Modification records
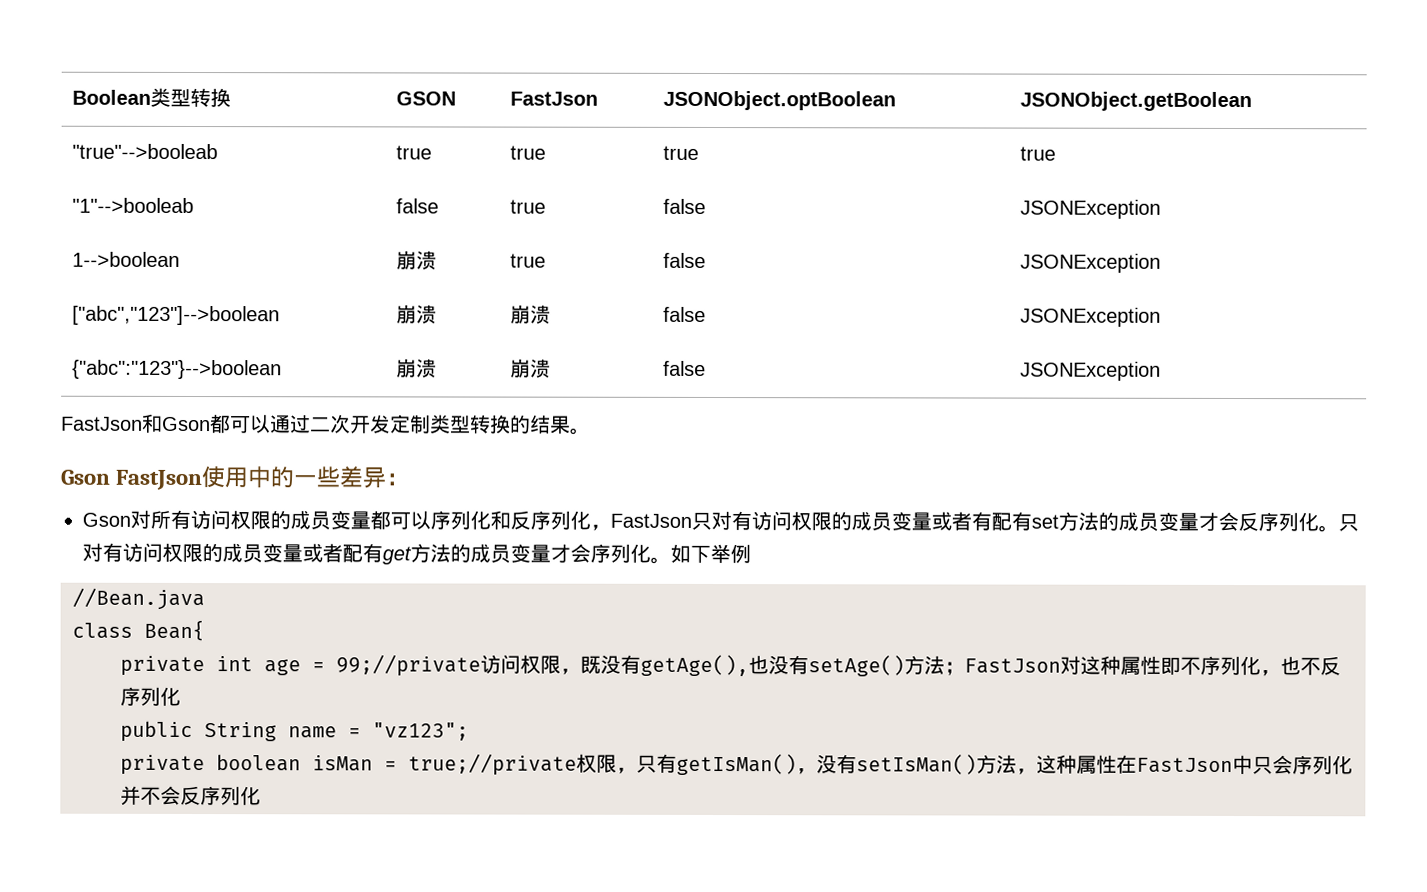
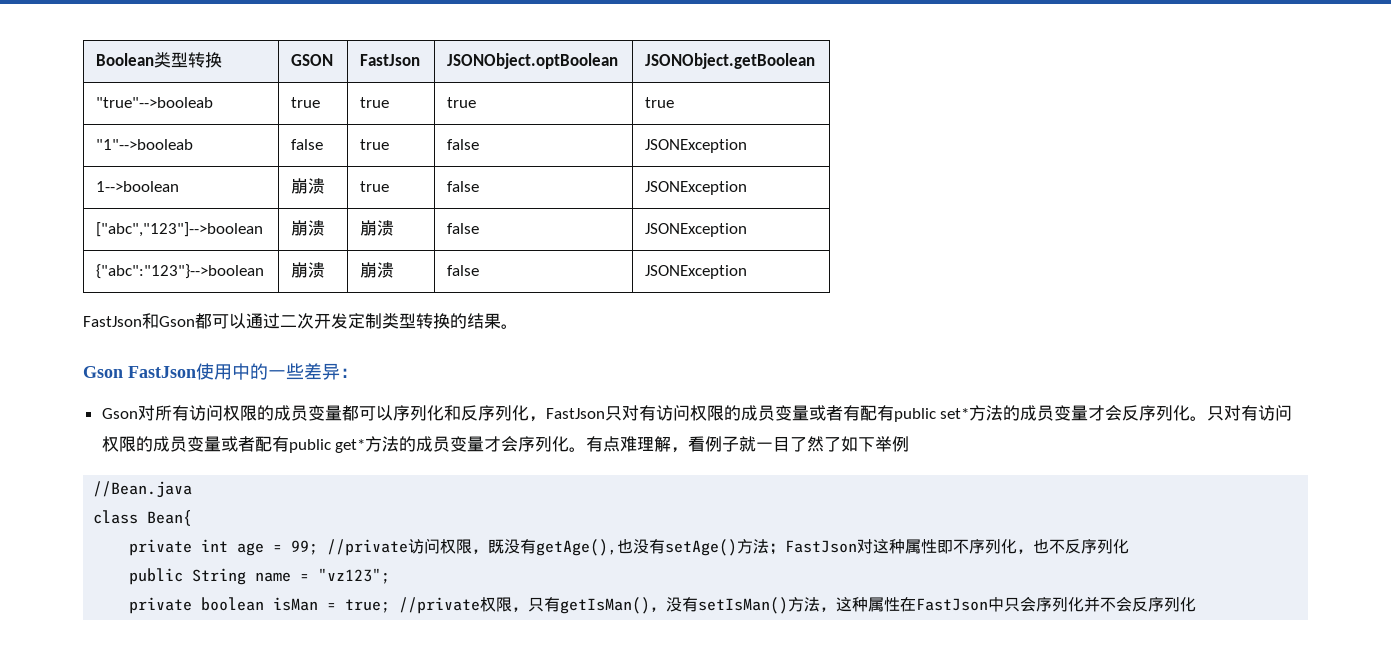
[1031,514,1059,529] set -> [893,408,970,422] public set*
[382,546,412,565] get -> [288,439,366,453] public get*
(671, 560) none -> [586,436,842,453] 有点难理解，看例子就一目了然了
[336,654,481,677] 99;//private -> [291,539,409,556] 99; //private
[408,753,577,776] true;//private -> [345,597,481,614] true; //private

*WHAT YOU WILL DO*: Determine how many lines above have the string "public" and output nothing besides the count.

*TASK RESPONSE*: 2